Serves: Makes 8
Time to prepare: 4 hr 15 mins
Time to cook: 1 hr
Dietary requirements: Dairy-free, Egg-free, Gluten-free, Halal, Kosher, Vegan, Wheat-free
Ingredients
Cup of channa daal
1 tablespoon of crushed garlic
1 tablespoon of crushed ginger
Handful of fresh coriander
½ teaspoon of turmeric
½ teaspoon of black pepper
½ teaspoon of salt
Gram flour
Extra ½ teaspoon of turmeric
5–6 tablespoons olive oil or low-cal oil spray
3 medium sized potatoes
Instructions
Soak the daal for 3–4 hours before cooking.
Boil the daal in a medium-sized saucepan until cooked. Drain and leave to cool.

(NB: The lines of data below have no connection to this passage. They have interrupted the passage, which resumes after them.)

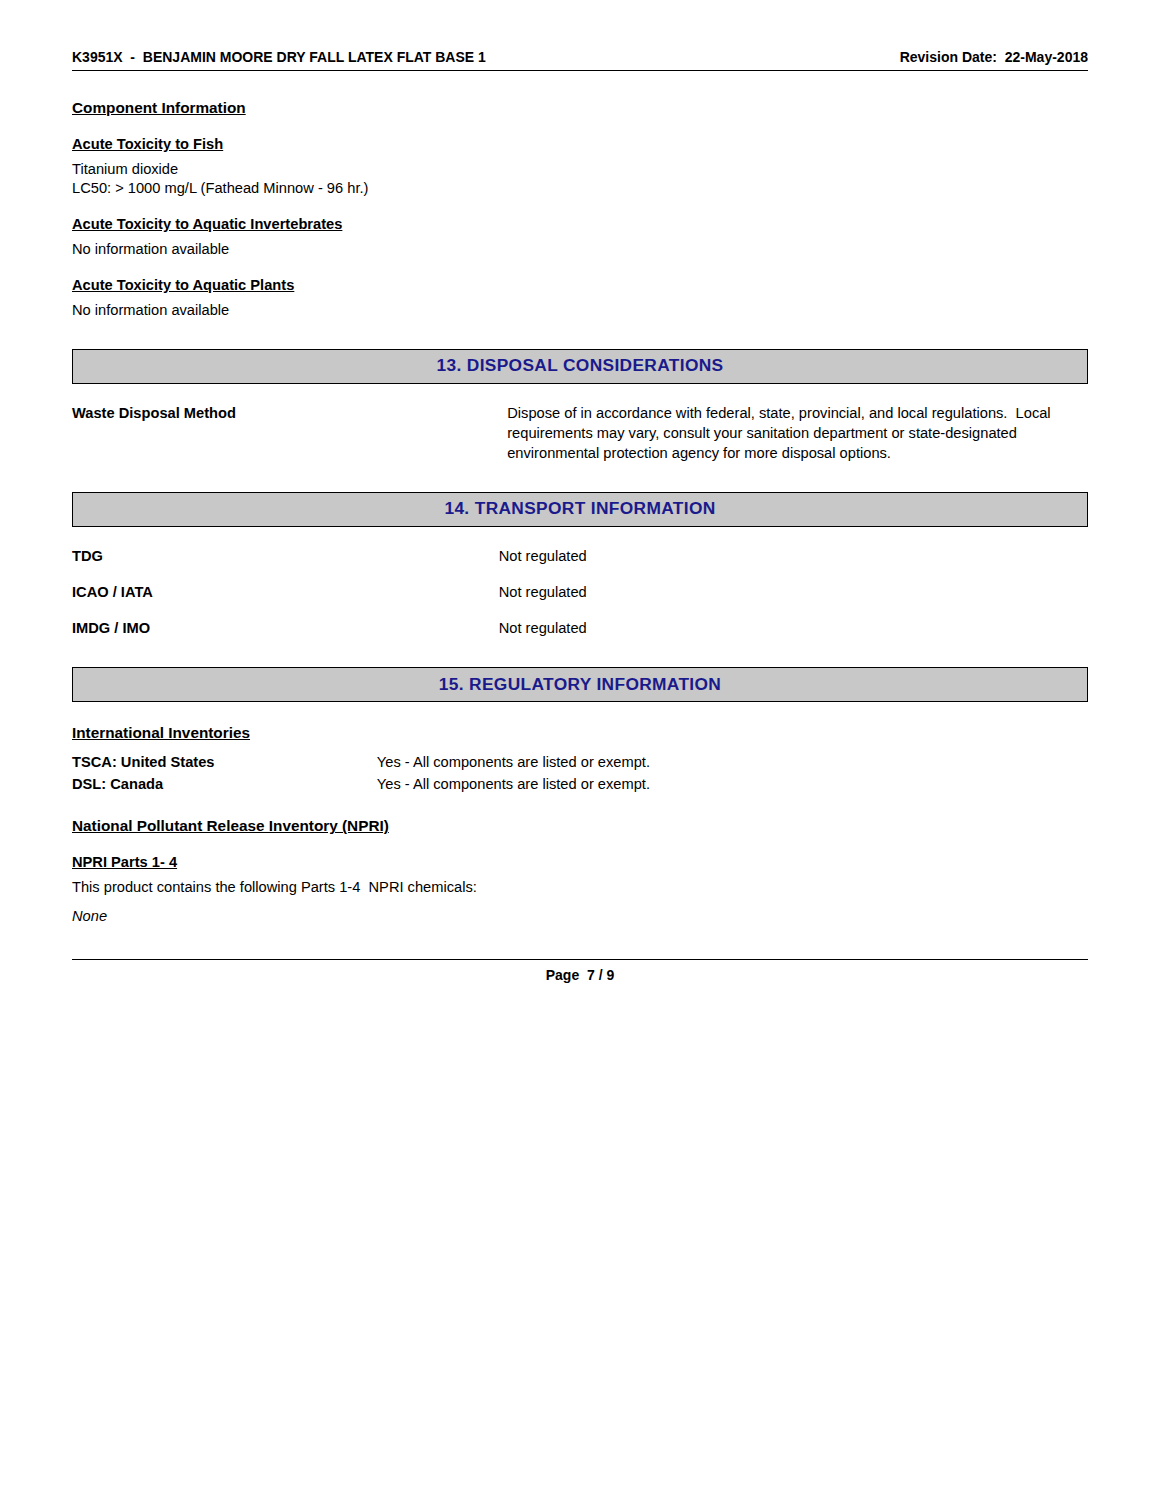K3951X - BENJAMIN MOORE DRY FALL LATEX FLAT BASE 1
Revision Date: 22-May-2018
Component Information
Acute Toxicity to Fish
Titanium dioxide
LC50: > 1000 mg/L (Fathead Minnow - 96 hr.)
Acute Toxicity to Aquatic Invertebrates
No information available
Acute Toxicity to Aquatic Plants
No information available
13. DISPOSAL CONSIDERATIONS
Waste Disposal Method
Dispose of in accordance with federal, state, provincial, and local regulations. Local requirements may vary, consult your sanitation department or state-designated environmental protection agency for more disposal options.
14. TRANSPORT INFORMATION
TDG
Not regulated
ICAO / IATA
Not regulated
IMDG / IMO
Not regulated
15. REGULATORY INFORMATION
International Inventories
TSCA: United States
Yes - All components are listed or exempt.
DSL: Canada
Yes - All components are listed or exempt.
National Pollutant Release Inventory (NPRI)
NPRI Parts 1- 4
This product contains the following Parts 1-4 NPRI chemicals:
None
Page 7 / 9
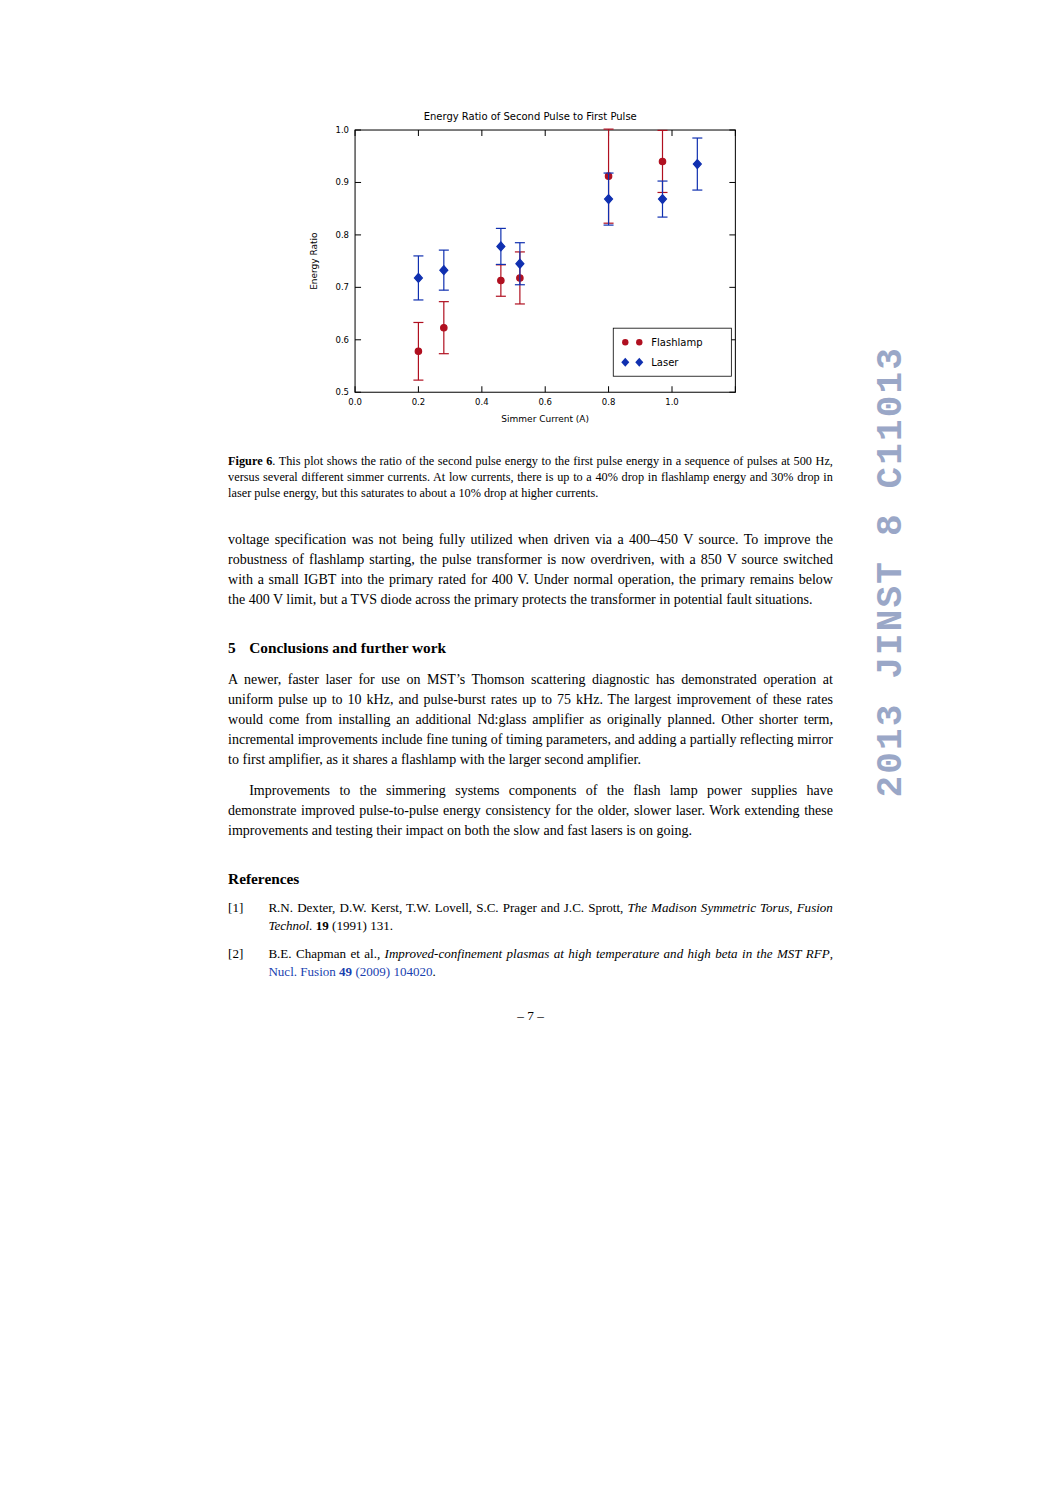2013 JINST 8 C11013
Energy Ratio of Second Pulse to First Pulse 0.5 0.6 0.7 0.8 0.9 1.0 0.0 0.2 0.4 0.6 0.8 1.0 Simmer Current (A) Energy Ratio Flashlamp Laser
Figure 6. This plot shows the ratio of the second pulse energy to the first pulse energy in a sequence of pulses at 500 Hz, versus several different simmer currents. At low currents, there is up to a 40% drop in flashlamp energy and 30% drop in laser pulse energy, but this saturates to about a 10% drop at higher currents.
voltage specification was not being fully utilized when driven via a 400–450 V source. To improve the robustness of flashlamp starting, the pulse transformer is now overdriven, with a 850 V source switched with a small IGBT into the primary rated for 400 V. Under normal operation, the primary remains below the 400 V limit, but a TVS diode across the primary protects the transformer in potential fault situations.
5 Conclusions and further work
A newer, faster laser for use on MST’s Thomson scattering diagnostic has demonstrated operation at uniform pulse up to 10 kHz, and pulse-burst rates up to 75 kHz. The largest improvement of these rates would come from installing an additional Nd:glass amplifier as originally planned. Other shorter term, incremental improvements include fine tuning of timing parameters, and adding a partially reflecting mirror to first amplifier, as it shares a flashlamp with the larger second amplifier.
Improvements to the simmering systems components of the flash lamp power supplies have demonstrate improved pulse-to-pulse energy consistency for the older, slower laser. Work extending these improvements and testing their impact on both the slow and fast lasers is on going.
References
R.N. Dexter, D.W. Kerst, T.W. Lovell, S.C. Prager and J.C. Sprott, The Madison Symmetric Torus, Fusion Technol. 19 (1991) 131.
B.E. Chapman et al., Improved-confinement plasmas at high temperature and high beta in the MST RFP, Nucl. Fusion 49 (2009) 104020.
– 7 –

Peel and cube the potatoes, boil, drain and leave to cool.
Mix the daal and potatoes together in a bowl.
Add the crushed garlic and ginger, turmeric, pepper, salt and coriander.
Shape the mixture into small cakes and place them on a plate.
Pour 3 or 4 tablespoons of gram flour into a small bowl. Add enough water to make a smooth batter. Add coriander and an extra ½ teaspoon of turmeric.
Heat the oil in a frying pan set over medium heat.
Dip the potato and daal rounds into the gram flour mixture and place in the frying pan, 2 or 3 at a time. Cook both sides until golden brown.